- Lupq i Epërm Location in Kosovo
- Coordinates: 42°51′15″N 21°5′40″E﻿ / ﻿42.85417°N 21.09444°E
- Location: Kosovo
- District: Pristina
- Municipality: Podujevë
- Elevation: 751 m (2,464 ft)

Population (2024)
- • Total: 95
- Time zone: UTC+1 (Central European Time)
- • Summer (DST): UTC+2 (CEST)
- Postal code: 11050

= Lupçi i Epërm =

Lupçi i epërm (in Albanian) or Gornje Ljupče or (in Serbian; Горње Љупче) is a village located in the municipality of Podujevo, District of Pristina, Kosovo.

==Geography==
Lupçi i epërm is located on the gorge of Kaçandoll river (major tributary of the Llapi river). Village has a close geographical position toward four municipal centres in north-eastern Kosovo: Podujevo (10 km / 6 mi. ENE), Vushtrri (11 km / 7 mi. WSW), Mitrovica (19 km / 12 mi. W), Pristina (21 km / 13 mi. SSE).

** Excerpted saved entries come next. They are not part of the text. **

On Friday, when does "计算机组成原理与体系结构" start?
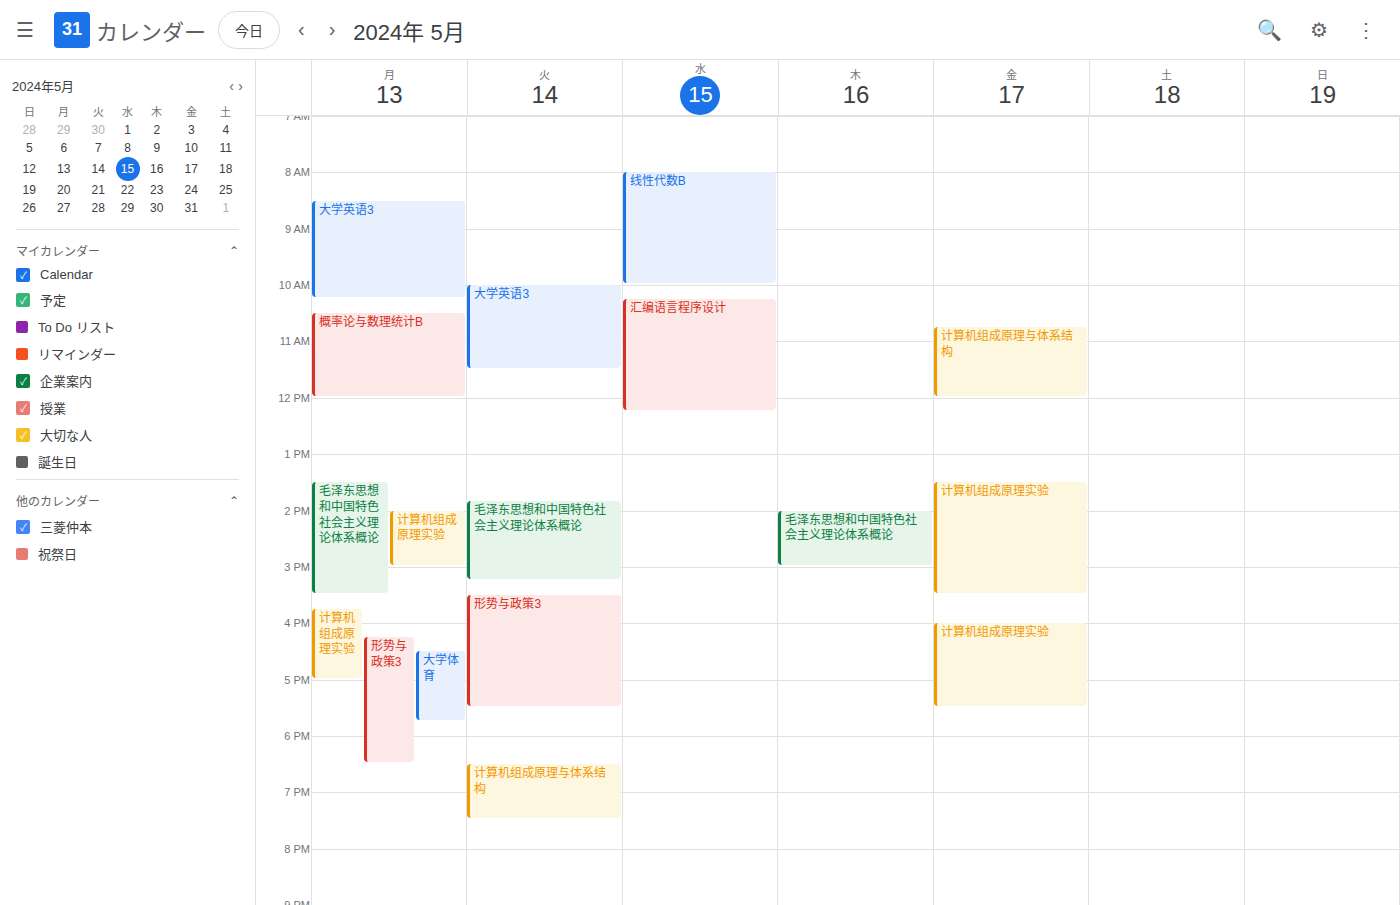
10:45 AMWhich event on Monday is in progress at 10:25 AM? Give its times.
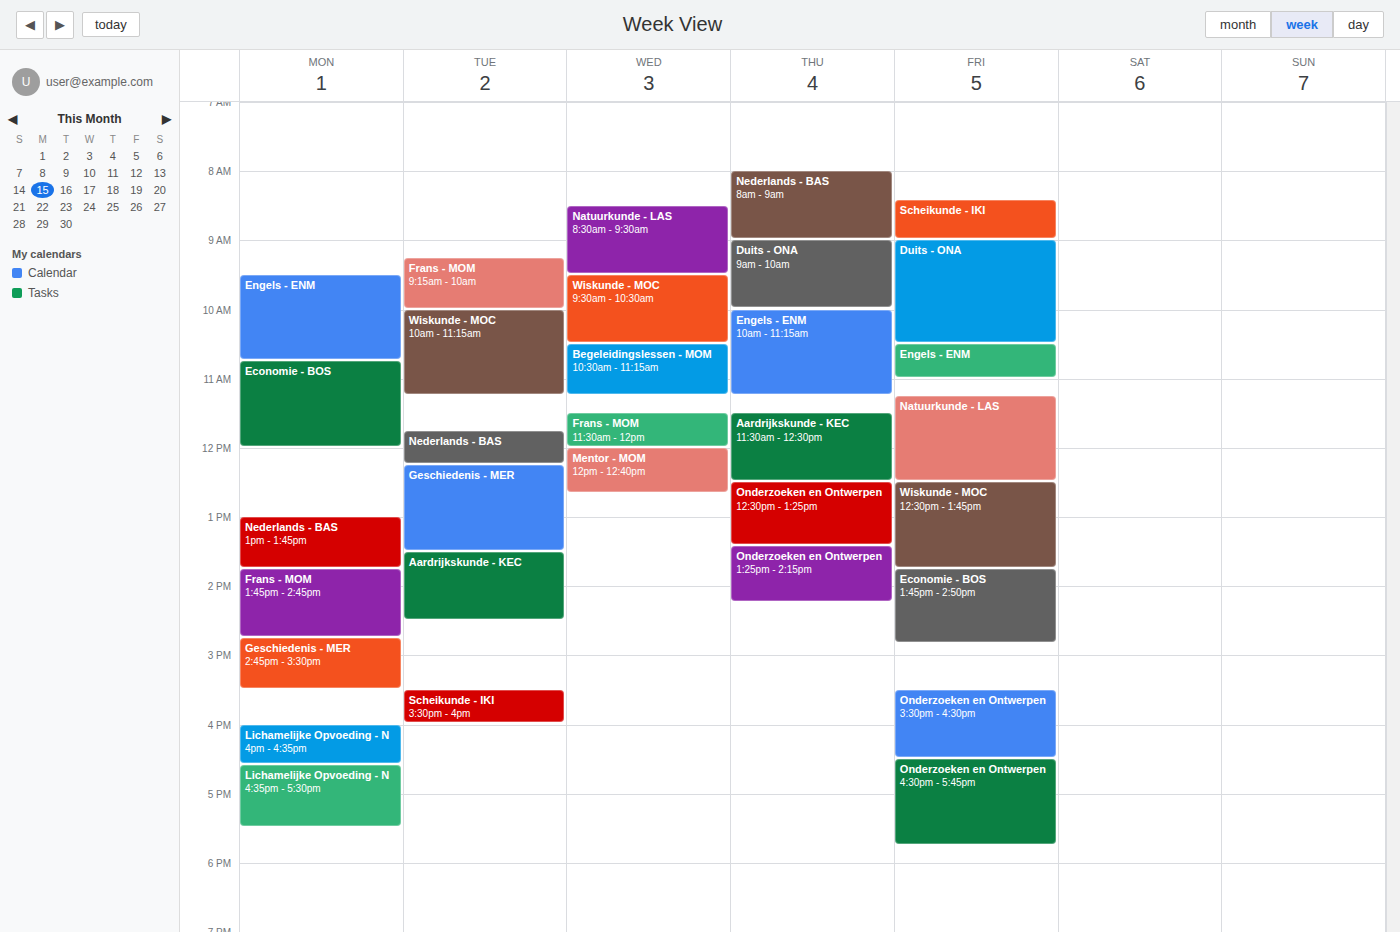
"Engels - ENM", 9:30 AM to 10:45 AMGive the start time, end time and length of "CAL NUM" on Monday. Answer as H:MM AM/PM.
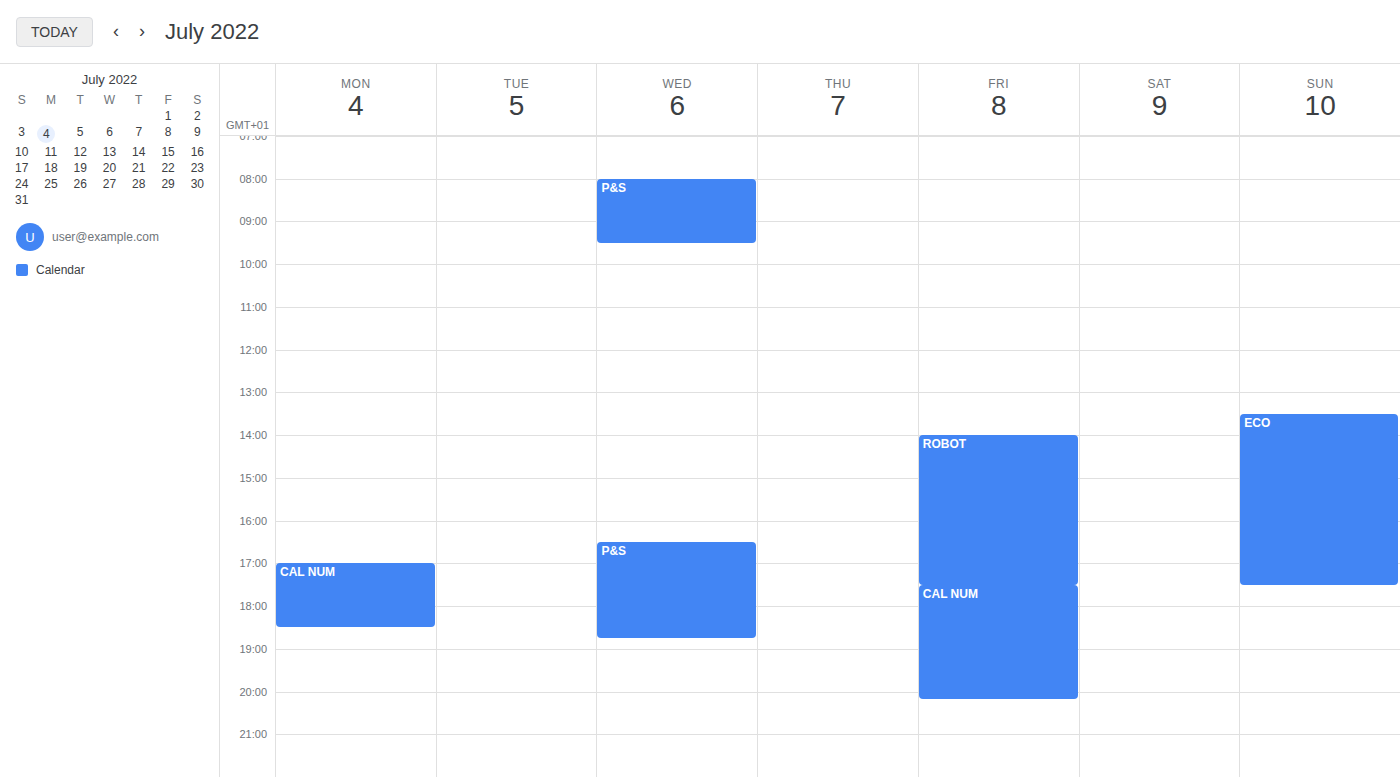
5:00 PM to 6:30 PM, 1 hour 30 minutesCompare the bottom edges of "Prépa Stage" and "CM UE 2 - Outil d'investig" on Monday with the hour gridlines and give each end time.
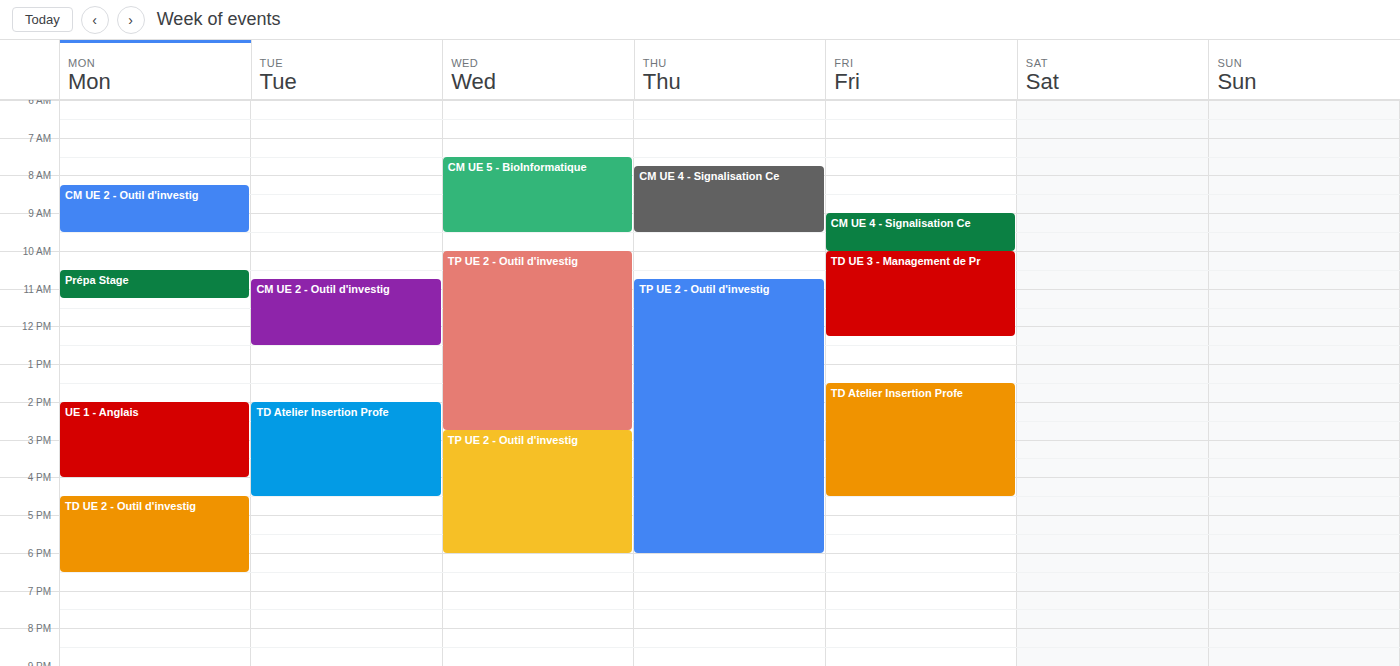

Lupçi i epërm borders with three other villages, Popovë (Kështjellas) to the north, Majac to the south, and Zagorë (Municipality of Vushtrri) to the south-west. Main neighborhoods of the village itself are: Buzolli, Dushi, Menxhiqi and Grabovci.

==NDSH Insurgency 1945 - 1947==
After the WWII, the area was the sene of fighting between the Albanian National Democratic Army, military wing of Albanian National Democratic Movement (NDSH) and special units of the Yugoslav Army, the fighting lasted until February 1, 1947. In the final battle, thirteen nationalist guerrillas led by Shaban Bunjaku fought to the death. Yugoslav soldiers, continued with atrocities among local population and had executed five people from the village, on charges that they had provided aid and shelter to nationalist combatants.

On June 19, 2005, was discovered a mass grave with remains of warriors, in which besides thirteen fighters killed in the area, also were found the remains of other fighters, among them Ukshin Kovaçica.

==Kosovo War==
During the Kosovo War, the town was under firm control of local Territorial Defence unit under coordination of Kosovo Liberation Army.

During the time of conflict number of civilians was seeking shelter in the area. It was reported that UNHCR arranged delivery of food and blankets for the IDPs scattered at Gornje Ljupče. Because of its central position in the gorge of Kaçanoll river area, which was under complete control of KLA, it was relatively a safe area with the distance of around 7 km (except during May 1999) from the Lupçi i poshtëm frontline between KLA and Serbian forces. On `15 1999, during the air campaign of NATO on targets in FR Yugoslavia, NATO airplanes landed four missiles against Yugoslav forces surrounding the village.

According to the Serbian sources, area which included also nearby villages, was scene of around three thousand local non-uniformed armed force.